By launching without a full scope, the team might have been more aware of an $8m shortfall, from the $4m estimate to the $12m+ reality. We often talk about ‘budget versus ambition’. Creative-wise, we think laterally and pragmatically to find ways to crack briefs with maximum impact and cost efficiency. But to deliver a $12m+ event on $4m would need Harry Potter on the team.
It’s a false economy to undervalue expertise. You need to match the team to the complexity of the task, especially when you’re pioneering new terrain and a new site. Doing a ‘first’ is exciting, but it is significantly harder organisationally and the allocation for infrastructure is usually inherently higher. We know that expertise comes at a price whether it’s the team internally, freelancers or specialists we bring in. They deserve to be paid appropriately for the value they’re bringing, their experience, their relationships, and the cost-effectiveness of the speed they get from A to B.

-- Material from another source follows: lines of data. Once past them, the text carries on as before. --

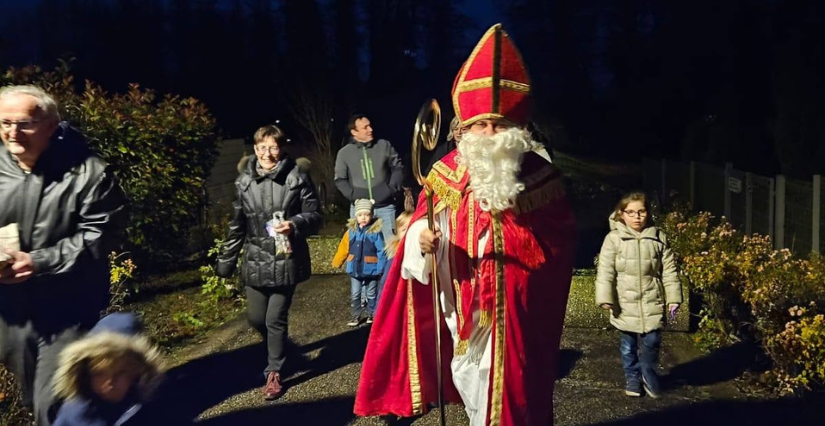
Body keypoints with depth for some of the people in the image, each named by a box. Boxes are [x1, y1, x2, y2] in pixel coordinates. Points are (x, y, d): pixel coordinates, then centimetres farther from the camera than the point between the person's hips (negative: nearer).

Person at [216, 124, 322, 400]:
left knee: (276, 319, 0)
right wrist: (226, 262, 14)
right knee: (256, 318, 9)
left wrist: (294, 224, -25)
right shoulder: (244, 181, 4)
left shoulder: (297, 177, -7)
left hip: (286, 261, -3)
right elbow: (237, 225, 11)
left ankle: (274, 372, 19)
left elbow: (315, 216, -4)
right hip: (256, 261, 4)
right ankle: (276, 348, 40)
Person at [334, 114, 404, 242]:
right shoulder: (344, 153, 2)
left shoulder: (384, 145, 2)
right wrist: (352, 195, -9)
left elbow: (398, 168, 6)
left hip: (385, 207, 0)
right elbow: (340, 179, 5)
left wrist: (392, 189, -7)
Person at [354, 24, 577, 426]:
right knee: (473, 390, 17)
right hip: (463, 311, 2)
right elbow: (422, 228, 0)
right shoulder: (447, 174, -2)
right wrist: (422, 239, -21)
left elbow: (560, 240, 2)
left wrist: (517, 240, -10)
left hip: (518, 313, -2)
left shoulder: (540, 173, -5)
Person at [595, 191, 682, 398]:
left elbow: (669, 271, 4)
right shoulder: (613, 239, -7)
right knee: (628, 345, 11)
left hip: (652, 302, 1)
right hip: (625, 303, -1)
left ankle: (648, 375, 27)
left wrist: (673, 298, 2)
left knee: (652, 341, 2)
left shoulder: (659, 238, 1)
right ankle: (632, 377, 30)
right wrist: (605, 298, -15)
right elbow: (605, 271, -9)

Whilst Fyre may have paid a little more for experienced event organisers, it would have saved them millions in the long run (still not enough to keep the dream afloat, but millions none the less). How do you know the true cost of a stage if you’ve booked it through Google Search? And even the 20-something talent booker was fully aware he was paying twice as much as market rates for talent, but his lack of experience, reputation, and a looming deadline meant the agents had a field day. Maybe the agents too should have been more questioning. If it’s too good to be true, it usually is.
It’s the less sexy end of events but there seemed to be scant regard for health and safety, risk assessments, security, crowd flow, fire assessment, and so on, which should underpin everything. We should be grateful that more people weren’t hurt or there weren’t greater catastrophes beyond thefts and petty crime when the event turned from festival into an immersive re-enactment of ‘Lord of the Flies’ for rich kids. The bad weather immediately before the festival certainly exacerbated conditions, but usually would have been covered by a contingency plan and / or if the accommodation had been as sold rather than refugee tents.
Philip Larkin’s poem ‘Ambulances’ muses on how when we hear the siren of an ambulance we can’t think of others mortality without thinking of our own. Maybe Netflix’s Fyre Festival documentary is the event organisers’ ‘Ambulances’. We can’t help watching without breaking into a sweat by thinking of what would happen if we ever ignored the basics of event management and found ourselves in that position. We should never be complacent but, thankfully, as an industry we aspire to be – and are – better than Fyre.